# [Problem description]
Translate this sentence from the circuit description below into Spanish: "This regulator produces a constant 5V output as long as input remains equal to or more than 7.5V thus ensuring a constant drive current for the laser diode."

# [Text]
****************************************
1.2 ABOUT THE CICUIT:


The circuit is divided into two parts i.e. the transmitter and the receiver part

Transmitter point:
The tranmitter circuit is othing but a laser diode driven by a battery connected to the
diode through a series resistance R1. In order to ensure that the current through the diode
remains constant irrespective of drop in battery voltage, a 3-terminal voltage regulator VR-1 has
bee used. This regulator produces a constant 5V output as long as input remains equal to or more
than 7.5V thus ensuring a constant drive current for the laser diode. The drive current in this case
would be(3500/47) mA.
The laser diode here can be the one typically used in laser pointers emitting in red. This would be
more economical than buying one. If the experiment so desires, we can use the laser pointer itself
as a complete transmitter circuit. The pointer has in-built suitable series resistance and an
ON/OFF switch and a battery. The given circuit would help when we want to go a step further
and want to use infrared laser diode so as to get an invisible laser beam, which would be a
requirement in any intruder alarm system, I recommend the use of laser pointer for the purpose
of learning and demonstration.
****************************************
# [Data excerpts]
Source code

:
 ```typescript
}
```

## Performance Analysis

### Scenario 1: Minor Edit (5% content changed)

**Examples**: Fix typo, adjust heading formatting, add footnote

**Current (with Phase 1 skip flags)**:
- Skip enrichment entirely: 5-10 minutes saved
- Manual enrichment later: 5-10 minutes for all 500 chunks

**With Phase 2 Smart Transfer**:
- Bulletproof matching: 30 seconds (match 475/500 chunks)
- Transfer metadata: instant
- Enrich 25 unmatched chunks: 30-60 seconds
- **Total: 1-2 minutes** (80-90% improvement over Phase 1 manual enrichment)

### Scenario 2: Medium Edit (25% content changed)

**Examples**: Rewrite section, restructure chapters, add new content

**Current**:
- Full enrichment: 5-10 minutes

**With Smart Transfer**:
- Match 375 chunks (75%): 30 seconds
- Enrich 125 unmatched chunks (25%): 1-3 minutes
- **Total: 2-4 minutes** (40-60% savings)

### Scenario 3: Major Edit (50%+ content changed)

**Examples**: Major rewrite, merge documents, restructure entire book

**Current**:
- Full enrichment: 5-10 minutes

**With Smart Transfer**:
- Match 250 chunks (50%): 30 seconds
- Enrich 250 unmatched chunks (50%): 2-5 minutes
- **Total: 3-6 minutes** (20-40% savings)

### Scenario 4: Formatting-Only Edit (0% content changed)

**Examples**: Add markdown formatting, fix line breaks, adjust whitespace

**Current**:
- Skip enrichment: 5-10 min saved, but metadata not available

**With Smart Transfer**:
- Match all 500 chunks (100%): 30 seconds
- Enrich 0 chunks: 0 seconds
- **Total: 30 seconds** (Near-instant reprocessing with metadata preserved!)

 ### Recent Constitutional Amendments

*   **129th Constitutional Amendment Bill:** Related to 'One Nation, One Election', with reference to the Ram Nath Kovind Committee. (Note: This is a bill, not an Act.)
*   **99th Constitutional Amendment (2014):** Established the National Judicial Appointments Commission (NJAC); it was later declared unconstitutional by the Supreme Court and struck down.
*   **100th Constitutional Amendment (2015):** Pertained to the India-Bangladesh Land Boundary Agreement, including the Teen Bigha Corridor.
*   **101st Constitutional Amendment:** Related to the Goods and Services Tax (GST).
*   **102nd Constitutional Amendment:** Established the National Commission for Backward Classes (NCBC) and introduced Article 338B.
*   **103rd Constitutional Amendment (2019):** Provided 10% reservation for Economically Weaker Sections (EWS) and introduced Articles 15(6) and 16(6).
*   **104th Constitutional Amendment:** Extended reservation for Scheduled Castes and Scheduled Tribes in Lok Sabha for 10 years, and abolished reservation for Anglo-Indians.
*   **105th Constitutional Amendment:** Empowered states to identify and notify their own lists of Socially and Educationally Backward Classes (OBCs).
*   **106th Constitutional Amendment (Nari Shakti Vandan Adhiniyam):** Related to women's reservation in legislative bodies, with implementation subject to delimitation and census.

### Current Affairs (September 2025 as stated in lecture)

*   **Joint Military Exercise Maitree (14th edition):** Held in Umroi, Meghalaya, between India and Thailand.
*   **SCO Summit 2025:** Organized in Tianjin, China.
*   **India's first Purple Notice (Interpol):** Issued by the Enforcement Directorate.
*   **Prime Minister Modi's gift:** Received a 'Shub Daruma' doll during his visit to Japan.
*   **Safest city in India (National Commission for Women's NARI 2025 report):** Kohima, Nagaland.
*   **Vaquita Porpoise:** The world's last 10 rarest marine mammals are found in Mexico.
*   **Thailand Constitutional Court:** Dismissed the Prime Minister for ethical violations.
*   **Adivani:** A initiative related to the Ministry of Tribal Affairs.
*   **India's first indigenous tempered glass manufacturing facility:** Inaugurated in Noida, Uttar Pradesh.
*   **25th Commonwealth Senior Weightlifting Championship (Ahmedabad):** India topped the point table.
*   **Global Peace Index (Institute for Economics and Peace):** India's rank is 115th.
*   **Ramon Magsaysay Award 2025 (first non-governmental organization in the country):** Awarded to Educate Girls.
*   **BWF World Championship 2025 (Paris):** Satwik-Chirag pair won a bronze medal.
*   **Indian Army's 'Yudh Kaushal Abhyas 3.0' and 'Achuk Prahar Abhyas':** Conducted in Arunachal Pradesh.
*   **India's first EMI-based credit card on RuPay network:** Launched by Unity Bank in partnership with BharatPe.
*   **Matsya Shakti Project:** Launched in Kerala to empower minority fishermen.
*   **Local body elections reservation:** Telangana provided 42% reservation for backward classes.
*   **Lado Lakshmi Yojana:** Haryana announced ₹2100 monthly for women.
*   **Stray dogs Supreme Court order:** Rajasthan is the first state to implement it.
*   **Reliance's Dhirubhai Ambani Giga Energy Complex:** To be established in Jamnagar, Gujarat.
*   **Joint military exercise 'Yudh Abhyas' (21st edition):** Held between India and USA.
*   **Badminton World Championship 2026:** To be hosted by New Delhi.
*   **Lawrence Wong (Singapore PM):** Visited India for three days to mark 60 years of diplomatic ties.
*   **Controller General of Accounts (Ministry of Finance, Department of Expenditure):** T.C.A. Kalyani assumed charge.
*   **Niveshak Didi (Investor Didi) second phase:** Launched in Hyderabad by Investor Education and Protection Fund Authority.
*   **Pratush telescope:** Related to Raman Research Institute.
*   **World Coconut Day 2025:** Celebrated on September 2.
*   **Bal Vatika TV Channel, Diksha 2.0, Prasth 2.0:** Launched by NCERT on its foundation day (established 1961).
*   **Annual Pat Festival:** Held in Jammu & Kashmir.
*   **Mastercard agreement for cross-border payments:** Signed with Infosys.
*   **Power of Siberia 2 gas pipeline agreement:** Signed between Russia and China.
****************************************
# [Your solution]
Este regulador produce una salida constante de 5 V siempre que la entrada se mantenga igual o superior a 7,5 V, lo que garantiza una corriente de excitación constante para el diodo láser.